## Task details
Your answer should be every line from the records that contains "substituted".

## Dataset content
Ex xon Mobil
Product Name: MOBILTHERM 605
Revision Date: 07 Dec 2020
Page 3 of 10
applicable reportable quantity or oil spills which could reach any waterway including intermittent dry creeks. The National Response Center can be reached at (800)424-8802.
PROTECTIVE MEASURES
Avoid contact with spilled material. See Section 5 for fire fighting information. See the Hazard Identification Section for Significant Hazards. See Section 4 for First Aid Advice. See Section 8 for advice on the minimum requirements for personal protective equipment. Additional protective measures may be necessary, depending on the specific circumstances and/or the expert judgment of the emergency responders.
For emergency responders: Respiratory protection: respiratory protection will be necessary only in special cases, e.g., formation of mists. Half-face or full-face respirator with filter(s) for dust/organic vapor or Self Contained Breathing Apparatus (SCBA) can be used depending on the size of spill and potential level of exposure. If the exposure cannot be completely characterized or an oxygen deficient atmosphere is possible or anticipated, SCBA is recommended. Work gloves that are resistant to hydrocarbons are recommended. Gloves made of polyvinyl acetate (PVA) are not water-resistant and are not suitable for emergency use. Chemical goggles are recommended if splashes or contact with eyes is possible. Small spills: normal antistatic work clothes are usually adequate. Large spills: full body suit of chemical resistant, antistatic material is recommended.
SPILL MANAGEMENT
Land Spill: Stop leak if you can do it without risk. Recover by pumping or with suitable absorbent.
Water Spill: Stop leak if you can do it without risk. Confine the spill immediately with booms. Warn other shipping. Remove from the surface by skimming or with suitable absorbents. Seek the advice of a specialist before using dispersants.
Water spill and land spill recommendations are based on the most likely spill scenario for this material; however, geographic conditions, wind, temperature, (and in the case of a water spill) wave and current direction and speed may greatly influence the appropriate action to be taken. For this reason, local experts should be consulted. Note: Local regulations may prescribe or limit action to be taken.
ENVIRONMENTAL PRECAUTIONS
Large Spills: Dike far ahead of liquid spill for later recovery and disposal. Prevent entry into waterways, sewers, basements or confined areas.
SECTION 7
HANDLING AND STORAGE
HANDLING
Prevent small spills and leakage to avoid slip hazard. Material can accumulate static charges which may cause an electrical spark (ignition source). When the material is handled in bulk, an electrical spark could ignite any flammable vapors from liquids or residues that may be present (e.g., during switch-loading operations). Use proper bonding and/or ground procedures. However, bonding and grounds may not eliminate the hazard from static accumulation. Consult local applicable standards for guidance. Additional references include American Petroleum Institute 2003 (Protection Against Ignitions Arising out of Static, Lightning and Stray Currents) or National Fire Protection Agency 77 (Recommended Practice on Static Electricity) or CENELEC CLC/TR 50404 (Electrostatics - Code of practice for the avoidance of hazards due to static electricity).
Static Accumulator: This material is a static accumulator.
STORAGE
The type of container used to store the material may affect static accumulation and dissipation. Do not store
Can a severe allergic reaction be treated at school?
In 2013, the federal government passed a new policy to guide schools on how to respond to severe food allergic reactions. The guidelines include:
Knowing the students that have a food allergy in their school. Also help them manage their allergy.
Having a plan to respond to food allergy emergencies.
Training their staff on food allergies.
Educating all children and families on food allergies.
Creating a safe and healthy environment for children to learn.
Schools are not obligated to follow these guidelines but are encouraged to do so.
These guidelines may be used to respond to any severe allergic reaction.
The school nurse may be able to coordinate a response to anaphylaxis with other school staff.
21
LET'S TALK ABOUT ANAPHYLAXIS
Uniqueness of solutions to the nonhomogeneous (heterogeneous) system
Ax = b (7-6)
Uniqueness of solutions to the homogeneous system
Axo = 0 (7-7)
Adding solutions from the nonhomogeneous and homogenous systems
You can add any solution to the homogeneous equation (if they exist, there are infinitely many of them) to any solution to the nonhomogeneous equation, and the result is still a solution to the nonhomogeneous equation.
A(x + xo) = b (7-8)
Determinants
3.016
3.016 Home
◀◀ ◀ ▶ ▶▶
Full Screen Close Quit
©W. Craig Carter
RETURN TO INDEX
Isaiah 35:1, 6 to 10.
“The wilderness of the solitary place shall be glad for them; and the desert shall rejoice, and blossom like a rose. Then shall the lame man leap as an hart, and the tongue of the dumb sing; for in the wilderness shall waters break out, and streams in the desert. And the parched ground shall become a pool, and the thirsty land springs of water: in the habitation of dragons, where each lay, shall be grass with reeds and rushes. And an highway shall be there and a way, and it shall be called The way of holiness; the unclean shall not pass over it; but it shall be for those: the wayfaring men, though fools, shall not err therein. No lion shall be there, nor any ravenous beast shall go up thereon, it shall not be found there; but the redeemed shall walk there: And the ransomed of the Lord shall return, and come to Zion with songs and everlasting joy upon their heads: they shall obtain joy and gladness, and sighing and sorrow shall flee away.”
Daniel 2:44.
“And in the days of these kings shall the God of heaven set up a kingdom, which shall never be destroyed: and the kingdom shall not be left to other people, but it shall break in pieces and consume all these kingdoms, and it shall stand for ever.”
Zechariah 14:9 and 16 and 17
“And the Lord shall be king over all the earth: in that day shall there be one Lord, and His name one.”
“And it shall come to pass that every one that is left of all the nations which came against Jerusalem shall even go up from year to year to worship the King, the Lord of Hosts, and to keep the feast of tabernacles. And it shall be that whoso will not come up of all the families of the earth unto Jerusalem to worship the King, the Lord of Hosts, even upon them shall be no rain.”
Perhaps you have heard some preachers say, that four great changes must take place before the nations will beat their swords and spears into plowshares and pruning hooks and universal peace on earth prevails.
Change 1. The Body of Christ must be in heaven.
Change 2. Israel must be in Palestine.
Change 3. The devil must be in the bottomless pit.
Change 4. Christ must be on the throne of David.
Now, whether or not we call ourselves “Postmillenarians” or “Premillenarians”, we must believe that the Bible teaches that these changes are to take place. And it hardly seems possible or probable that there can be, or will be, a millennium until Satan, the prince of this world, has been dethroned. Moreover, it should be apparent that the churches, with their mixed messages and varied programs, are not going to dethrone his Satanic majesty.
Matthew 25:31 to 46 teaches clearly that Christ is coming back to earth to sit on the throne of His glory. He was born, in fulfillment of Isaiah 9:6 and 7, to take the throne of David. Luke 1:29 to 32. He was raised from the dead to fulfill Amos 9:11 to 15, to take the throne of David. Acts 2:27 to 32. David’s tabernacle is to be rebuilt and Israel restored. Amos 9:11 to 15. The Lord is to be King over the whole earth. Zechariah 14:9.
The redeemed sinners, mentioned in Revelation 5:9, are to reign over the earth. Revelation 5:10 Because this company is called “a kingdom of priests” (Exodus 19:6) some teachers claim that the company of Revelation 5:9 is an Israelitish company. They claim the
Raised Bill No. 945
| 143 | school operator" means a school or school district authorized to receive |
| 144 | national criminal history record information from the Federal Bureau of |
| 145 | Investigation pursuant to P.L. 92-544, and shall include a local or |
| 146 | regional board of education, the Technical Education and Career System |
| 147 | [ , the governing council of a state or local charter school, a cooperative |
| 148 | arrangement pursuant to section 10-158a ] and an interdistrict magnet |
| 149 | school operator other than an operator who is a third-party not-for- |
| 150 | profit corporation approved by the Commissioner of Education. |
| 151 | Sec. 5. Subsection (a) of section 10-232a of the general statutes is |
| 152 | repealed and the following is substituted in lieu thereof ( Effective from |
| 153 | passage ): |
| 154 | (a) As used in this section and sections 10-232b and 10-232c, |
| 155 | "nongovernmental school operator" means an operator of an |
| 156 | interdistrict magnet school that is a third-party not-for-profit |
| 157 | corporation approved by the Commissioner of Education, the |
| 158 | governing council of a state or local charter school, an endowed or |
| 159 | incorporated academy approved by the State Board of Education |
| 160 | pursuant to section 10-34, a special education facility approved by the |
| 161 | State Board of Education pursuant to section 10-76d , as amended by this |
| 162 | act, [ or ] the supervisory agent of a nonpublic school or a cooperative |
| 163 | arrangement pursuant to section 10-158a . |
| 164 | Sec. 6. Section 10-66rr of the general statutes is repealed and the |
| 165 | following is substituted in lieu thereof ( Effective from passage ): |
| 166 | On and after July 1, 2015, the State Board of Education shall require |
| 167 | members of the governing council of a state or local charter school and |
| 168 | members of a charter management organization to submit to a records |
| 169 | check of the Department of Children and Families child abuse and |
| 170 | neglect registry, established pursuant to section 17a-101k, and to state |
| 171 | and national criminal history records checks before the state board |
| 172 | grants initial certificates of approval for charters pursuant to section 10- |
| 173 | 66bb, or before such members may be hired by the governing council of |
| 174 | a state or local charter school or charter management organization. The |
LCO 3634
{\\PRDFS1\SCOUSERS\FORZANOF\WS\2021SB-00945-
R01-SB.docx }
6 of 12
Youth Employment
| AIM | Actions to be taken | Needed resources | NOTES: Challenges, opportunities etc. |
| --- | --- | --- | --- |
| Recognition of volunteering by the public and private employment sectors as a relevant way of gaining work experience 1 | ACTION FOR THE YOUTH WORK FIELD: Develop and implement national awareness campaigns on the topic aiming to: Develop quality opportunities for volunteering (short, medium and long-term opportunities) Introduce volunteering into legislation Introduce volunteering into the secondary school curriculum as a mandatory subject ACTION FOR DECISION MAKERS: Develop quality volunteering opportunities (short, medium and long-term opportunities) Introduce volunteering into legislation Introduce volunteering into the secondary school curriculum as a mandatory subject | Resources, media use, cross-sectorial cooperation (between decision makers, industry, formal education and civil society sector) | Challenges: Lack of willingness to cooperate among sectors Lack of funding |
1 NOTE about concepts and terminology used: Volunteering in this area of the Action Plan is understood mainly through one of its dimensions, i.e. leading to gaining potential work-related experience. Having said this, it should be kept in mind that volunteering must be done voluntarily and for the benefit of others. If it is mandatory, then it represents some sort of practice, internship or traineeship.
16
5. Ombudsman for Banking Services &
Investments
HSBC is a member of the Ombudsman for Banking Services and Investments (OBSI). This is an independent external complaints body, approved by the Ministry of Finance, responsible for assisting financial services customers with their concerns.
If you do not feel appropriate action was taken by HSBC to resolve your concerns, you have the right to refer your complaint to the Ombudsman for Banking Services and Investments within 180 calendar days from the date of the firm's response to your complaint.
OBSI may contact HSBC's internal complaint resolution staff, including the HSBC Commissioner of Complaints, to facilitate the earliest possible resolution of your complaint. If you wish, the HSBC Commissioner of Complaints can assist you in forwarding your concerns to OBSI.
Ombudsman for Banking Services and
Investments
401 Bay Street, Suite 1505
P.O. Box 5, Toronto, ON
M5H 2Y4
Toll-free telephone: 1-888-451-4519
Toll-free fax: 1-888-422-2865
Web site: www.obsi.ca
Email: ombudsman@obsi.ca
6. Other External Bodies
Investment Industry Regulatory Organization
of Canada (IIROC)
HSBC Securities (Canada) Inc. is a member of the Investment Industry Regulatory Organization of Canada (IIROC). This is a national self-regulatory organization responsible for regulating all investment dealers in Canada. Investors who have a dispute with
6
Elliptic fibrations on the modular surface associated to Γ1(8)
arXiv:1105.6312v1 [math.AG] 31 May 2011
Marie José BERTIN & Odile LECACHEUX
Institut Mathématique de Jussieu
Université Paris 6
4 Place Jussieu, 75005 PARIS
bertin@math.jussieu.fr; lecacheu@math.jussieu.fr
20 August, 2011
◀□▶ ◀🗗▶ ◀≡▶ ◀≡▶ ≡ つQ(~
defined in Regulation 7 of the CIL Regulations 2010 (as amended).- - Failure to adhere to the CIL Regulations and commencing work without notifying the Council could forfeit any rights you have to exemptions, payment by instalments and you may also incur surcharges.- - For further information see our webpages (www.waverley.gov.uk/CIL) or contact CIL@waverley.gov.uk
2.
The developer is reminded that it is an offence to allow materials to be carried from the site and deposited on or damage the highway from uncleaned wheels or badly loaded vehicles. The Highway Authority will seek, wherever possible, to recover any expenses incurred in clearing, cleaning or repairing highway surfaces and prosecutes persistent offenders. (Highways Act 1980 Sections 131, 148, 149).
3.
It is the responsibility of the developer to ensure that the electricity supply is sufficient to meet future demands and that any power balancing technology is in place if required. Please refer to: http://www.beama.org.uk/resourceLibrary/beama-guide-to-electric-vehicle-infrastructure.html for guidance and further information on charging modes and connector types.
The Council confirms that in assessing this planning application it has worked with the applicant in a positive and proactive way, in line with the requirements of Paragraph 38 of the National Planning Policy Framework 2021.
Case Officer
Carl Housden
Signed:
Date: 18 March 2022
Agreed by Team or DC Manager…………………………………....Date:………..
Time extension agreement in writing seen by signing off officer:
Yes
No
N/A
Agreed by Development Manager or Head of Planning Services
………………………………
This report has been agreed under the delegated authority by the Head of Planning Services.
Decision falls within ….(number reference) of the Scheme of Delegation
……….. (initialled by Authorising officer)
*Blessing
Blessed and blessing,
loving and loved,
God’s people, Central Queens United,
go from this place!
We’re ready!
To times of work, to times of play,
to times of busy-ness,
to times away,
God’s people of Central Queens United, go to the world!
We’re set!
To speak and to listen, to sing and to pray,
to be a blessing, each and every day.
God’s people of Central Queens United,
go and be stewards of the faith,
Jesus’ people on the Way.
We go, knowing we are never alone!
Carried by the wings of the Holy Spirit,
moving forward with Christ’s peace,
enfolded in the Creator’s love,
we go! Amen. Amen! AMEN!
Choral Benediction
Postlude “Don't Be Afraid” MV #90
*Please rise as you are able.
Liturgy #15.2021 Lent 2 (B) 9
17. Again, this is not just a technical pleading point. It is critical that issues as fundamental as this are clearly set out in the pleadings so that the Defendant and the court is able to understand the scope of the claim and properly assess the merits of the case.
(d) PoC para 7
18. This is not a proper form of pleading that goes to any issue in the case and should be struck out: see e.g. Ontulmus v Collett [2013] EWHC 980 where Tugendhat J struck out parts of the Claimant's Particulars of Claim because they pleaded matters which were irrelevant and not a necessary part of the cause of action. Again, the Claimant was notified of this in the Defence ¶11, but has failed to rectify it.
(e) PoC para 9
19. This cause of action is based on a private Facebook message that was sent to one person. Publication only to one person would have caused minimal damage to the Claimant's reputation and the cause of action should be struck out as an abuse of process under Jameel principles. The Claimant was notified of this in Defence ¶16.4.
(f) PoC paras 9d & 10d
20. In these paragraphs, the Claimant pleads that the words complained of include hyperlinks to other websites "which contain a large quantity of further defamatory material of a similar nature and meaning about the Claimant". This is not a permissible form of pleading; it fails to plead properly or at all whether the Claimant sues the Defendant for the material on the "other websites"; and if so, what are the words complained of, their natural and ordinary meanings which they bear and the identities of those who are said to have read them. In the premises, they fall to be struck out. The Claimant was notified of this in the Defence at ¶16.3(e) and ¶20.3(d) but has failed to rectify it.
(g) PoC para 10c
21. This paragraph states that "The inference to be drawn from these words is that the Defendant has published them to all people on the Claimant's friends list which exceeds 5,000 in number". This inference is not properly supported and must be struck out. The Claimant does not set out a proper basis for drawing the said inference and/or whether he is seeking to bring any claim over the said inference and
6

## Your solution
| 152 | repealed and the following is substituted in lieu thereof ( Effective from |
| 165 | following is substituted in lieu thereof ( Effective from passage ): |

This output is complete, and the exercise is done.